By 1985 a couple Regional Postmaster Generals (the country was divided in 5 geographical areas) realized this investment needed to be supported by a parallel effort to develop more participative managers. The recognition that managers needed to learn how to move away from the more dominant autocratic approach to genuinely value employee input was another breakthrough. The request to design a workshop for Division Managers across the Regions followed. MOR rolled out a three-day Participative Management Program from Baton Rouge to Birmingham to Boston to Long Beach to New Orleans to New York City to Providence to Portland to West Palm, and numerous cities in between. Over the next two years over 1,500 senior managers went through this workshop whether they wanted to do so or not.
Lessons number two, three and four followed from this vast experiment.
2. A three-day workshop does not result in sustainable behavior change.
3. A three-day workshop does not change a deeply embedded autocratic culture that made top-down management a science.
4. Any workshop where people are mandated to attend is far less likely to influence behavior than when participants want to be there.
These lessons along with others have played an instrumental role in MOR’s strategic direction and eventual focus on developing leaders.
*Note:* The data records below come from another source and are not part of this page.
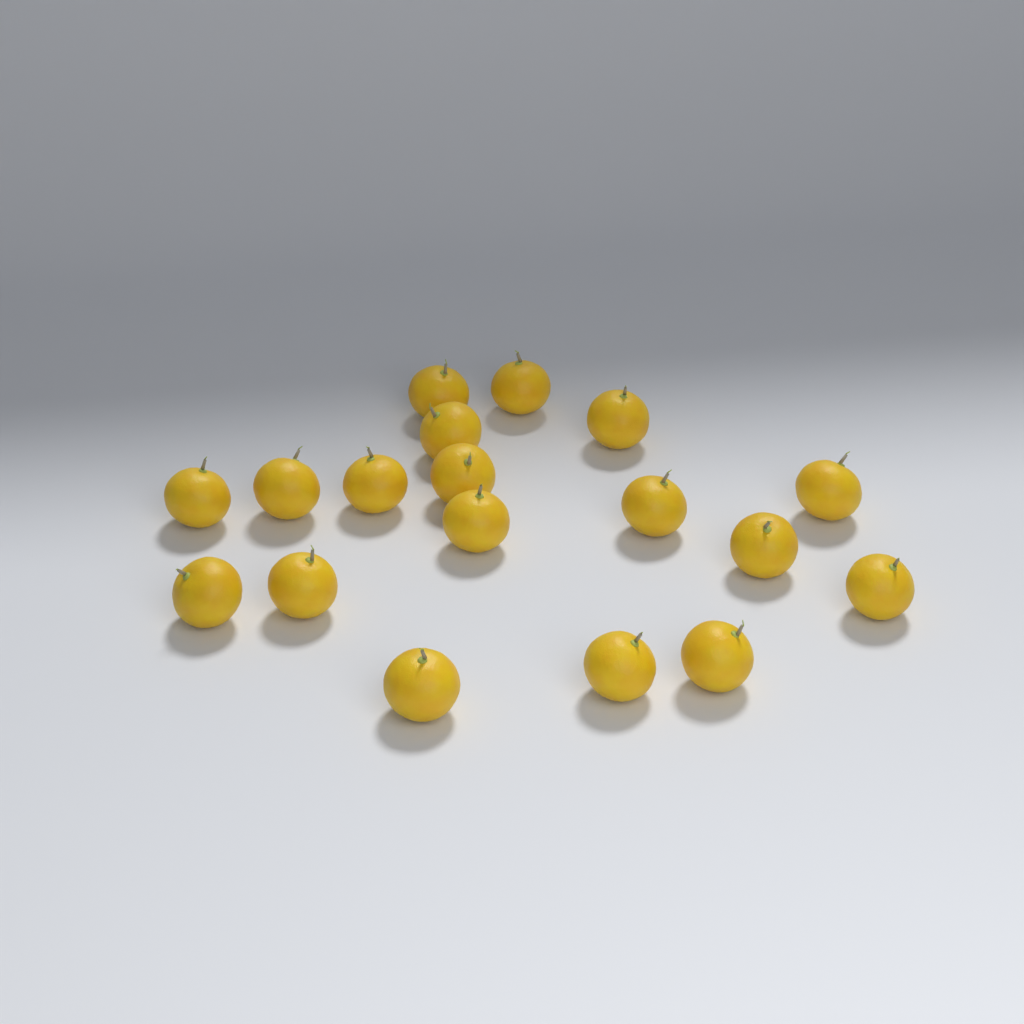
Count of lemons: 18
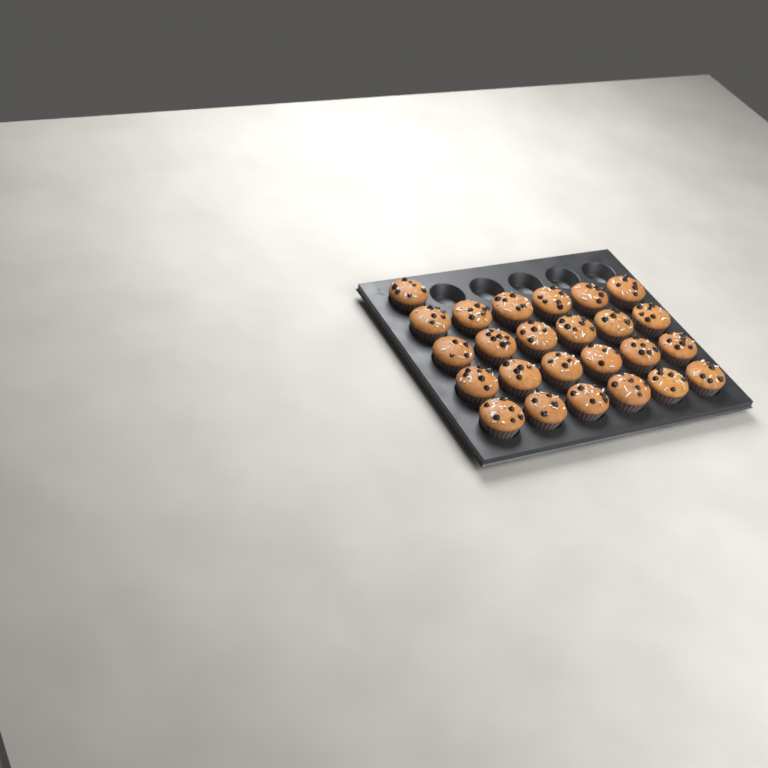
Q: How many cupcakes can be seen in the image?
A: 25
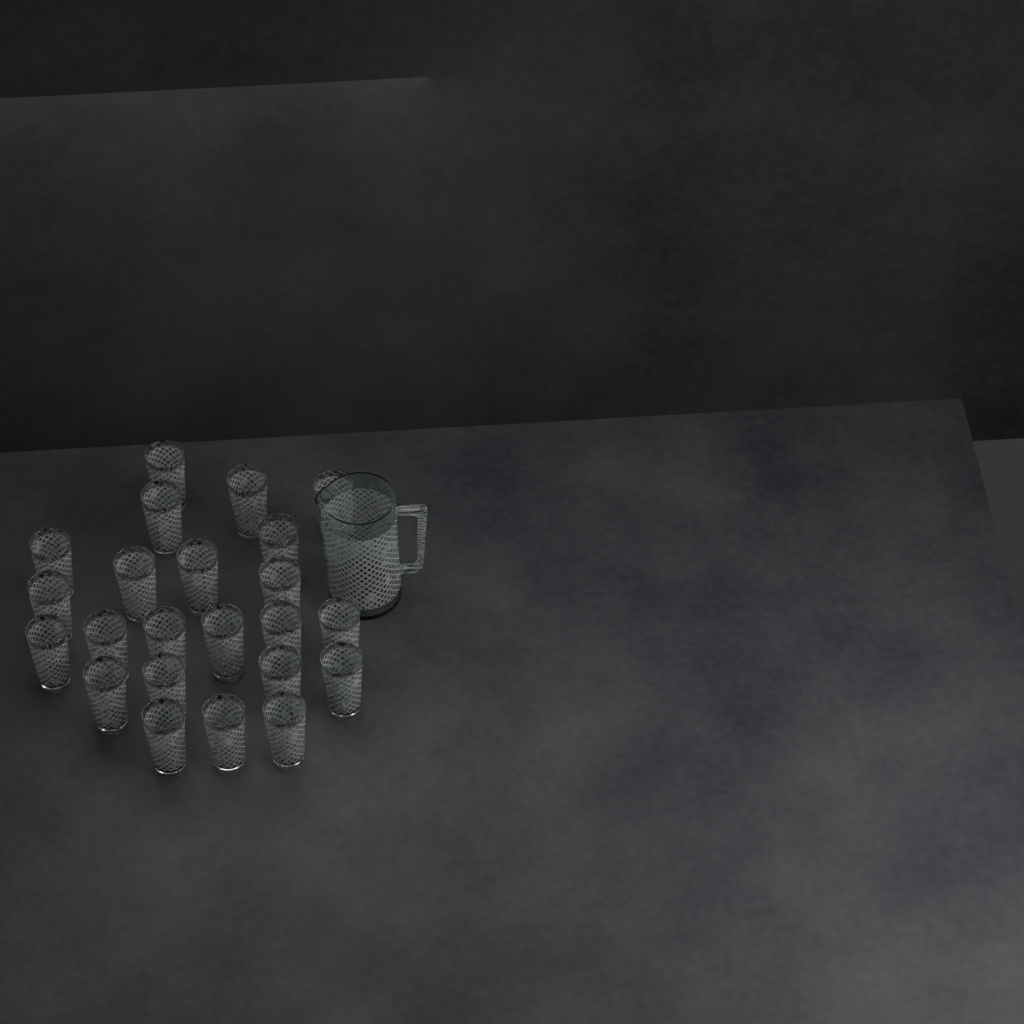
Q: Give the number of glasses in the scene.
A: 23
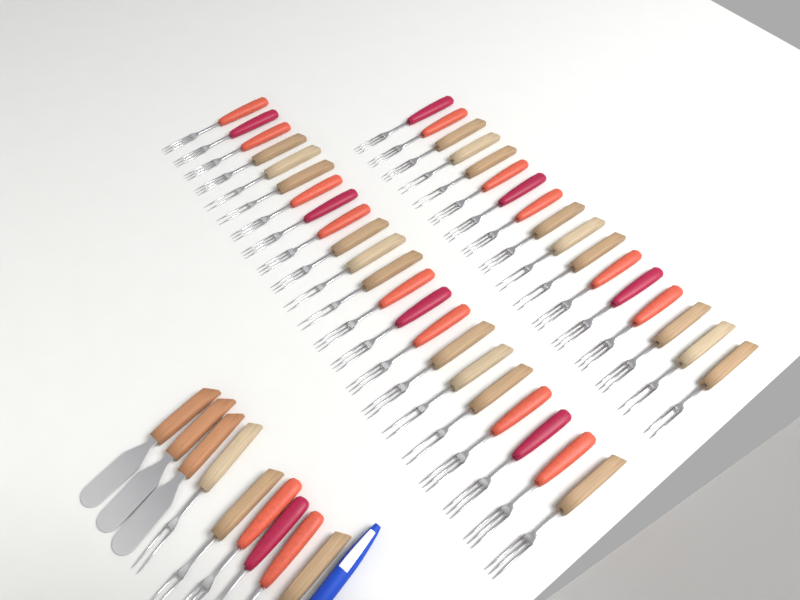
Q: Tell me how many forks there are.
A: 45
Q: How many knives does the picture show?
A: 3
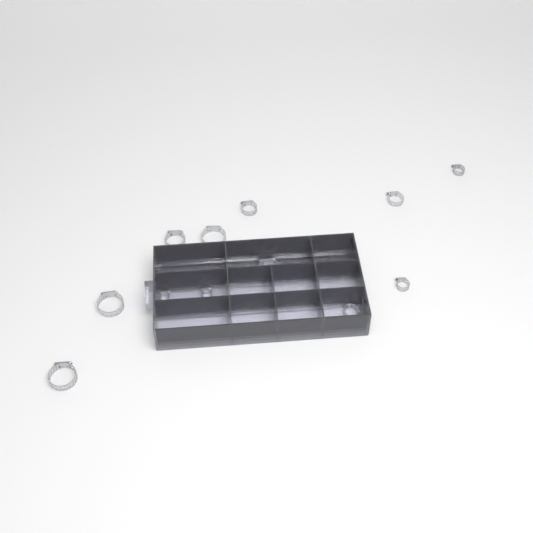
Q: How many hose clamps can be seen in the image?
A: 13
During the first decade MOR Associates also worked with Ford Motor Company, FMC Corporation, the United Auto Workers, New York State, and several of their unions. In each of these engagements MOR was asked to help evolve the labor management relationships as well as to design employee involvement processes along with building the skills for working effectively in teams.
During even these early years when MOR was a relatively young and emerging consulting firm there was an outsized reach as we had the opportunity to influence thousands of people from the work floor to the boardroom.
1983 to 1992
- 650 Members of Labor Management Committees Attended Workshops
- 1,200 Facilitators Trained for Employee Involvement Programs
- 3,700 Attended Participative Management Workshops
1993 to 2002
- 30,000 participated in Skills for Working Effectively in Teams (MOR led and expanded by Train the Trainer)
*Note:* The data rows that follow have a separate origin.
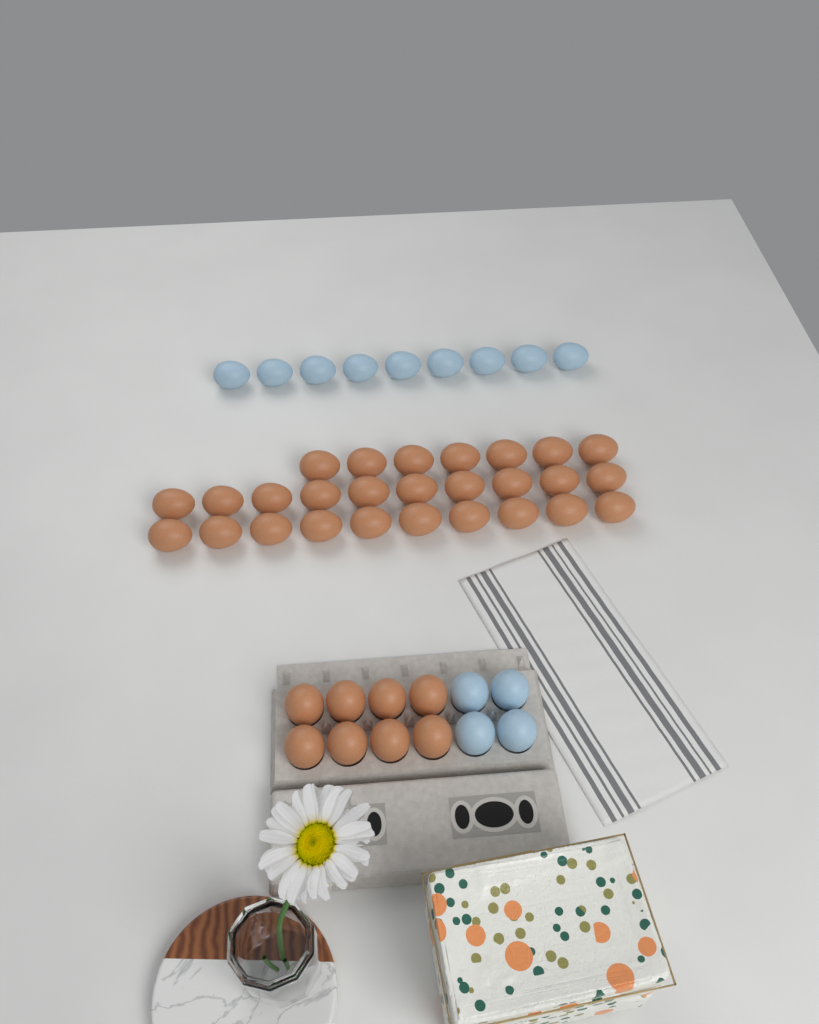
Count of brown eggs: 35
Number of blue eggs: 13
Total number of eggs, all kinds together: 48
- 2,750 people were schooled in the practices for Self Directed Work Teams
- 2,400 participated in the workshop entitled The Manager As Coach
- 1,800 took part in reengineering and total quality management programs
Over these decades the appreciation for how employees can contribute to the workplace and the importance of treating everyone with dignity and respect has become far more mainstream than back in 1983 when these two tenets were considered radical ideas. There were more lessons learned as we reinvented MOR’s focus in the ensuing years as we needed to adapt to the changing context. We’ll share more of the story in Tuesday Readings this month.